Nachbarländer wie Jordanien bereiteten sich ebenfalls auf eine große Zahl irakischer Flüchtlinge vor. Jordanien errichtete zwei Auffanglager in der Grenzregion zu Irak. Damit solle verhindert werden, dass die Flüchtlinge unkontrolliert in das Land strömten, sagte ein Behördensprecher. "Wir werden die Grenze schließen, aber einige werden wir aus humanitären Gründen reinlassen." Während des Golfkriegs 1991 waren rund zwei Mill.
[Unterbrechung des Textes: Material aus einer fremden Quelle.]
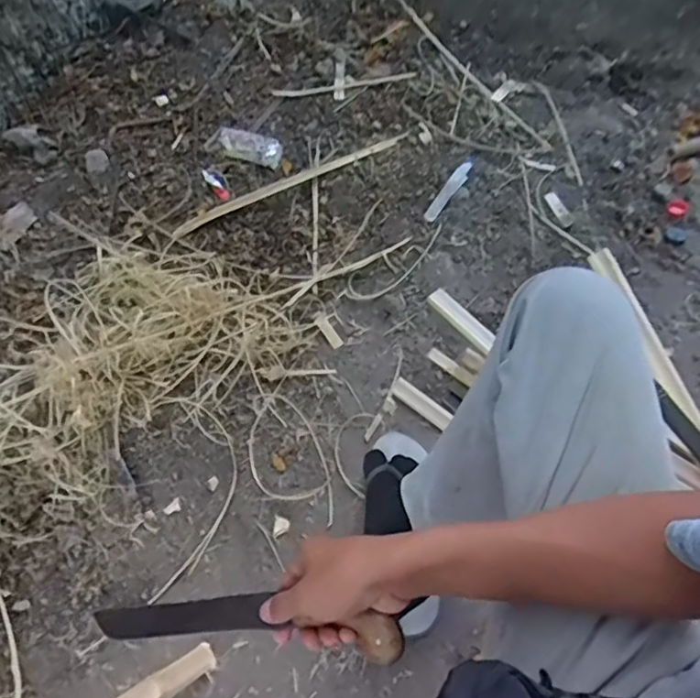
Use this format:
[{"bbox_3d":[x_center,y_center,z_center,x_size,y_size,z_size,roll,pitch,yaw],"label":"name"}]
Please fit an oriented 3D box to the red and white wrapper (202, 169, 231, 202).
[{"bbox_3d":[-0.231,-0.289,1.049,0.029,0.016,0.069,-32,66,-13],"label":"red and white wrapper"}]

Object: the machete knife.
[{"bbox_3d":[-0.102,0.239,0.526,0.313,0.028,0.045,-9,59,29],"label":"machete knife"}]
Menschen nach Jordanien geflohen. Flüchtlingen anderer Nationalitäten werde die Durchreise durch Jordanien ermöglicht, hieß es weiter.

Großbritannien rief britische Staatsbürger dazu auf, neben Kuwait auch Jordanien und Bahrain zu verlassen. Es bestehe die Gefahr von chemischen und biologischen Angriffen Iraks in diesen Ländern sowie terroristischen Anschlägen auf britische Einrichtungen. Die Fluggesellschaft British Airways kündigte an, ihren Flugverkehr von und nach Kuwait am Dienstagabend einzustellen. Für den letzten Flug um 21.25 Uhr ab Kuwait-Stadt gebe es keine Plätze mehr, teilte das Unternehmen mit.

Andere Ausländer und reiche Iraker verließen Irak mit Taxis Richtung Jordanien. "Es sind nur Ausländer und Reiche (Iraker)", sagte ein Taxifahrer in Ruweisched in Jordanien, von wo aus Taxis zwischen Irak und Jordanien pendeln. Einige Iraker kehrten derweil in ihr Land zurück, um ihre Familien vor einem Krieg in Sicherheit zu bringen. "Wenn der Krieg in vier Tagen kommt, könnte ich noch eine Chance haben, sie rauszubekommen", sagte ein irakischer Geschäftsmann in einem Taxi von Jordanien nach Bagdad. Er wollte versuchen, noch Visa für seine schwangere Frau und seine Kinder zu bekommen, damit die Familie gemeinsam das Land verlassen könne.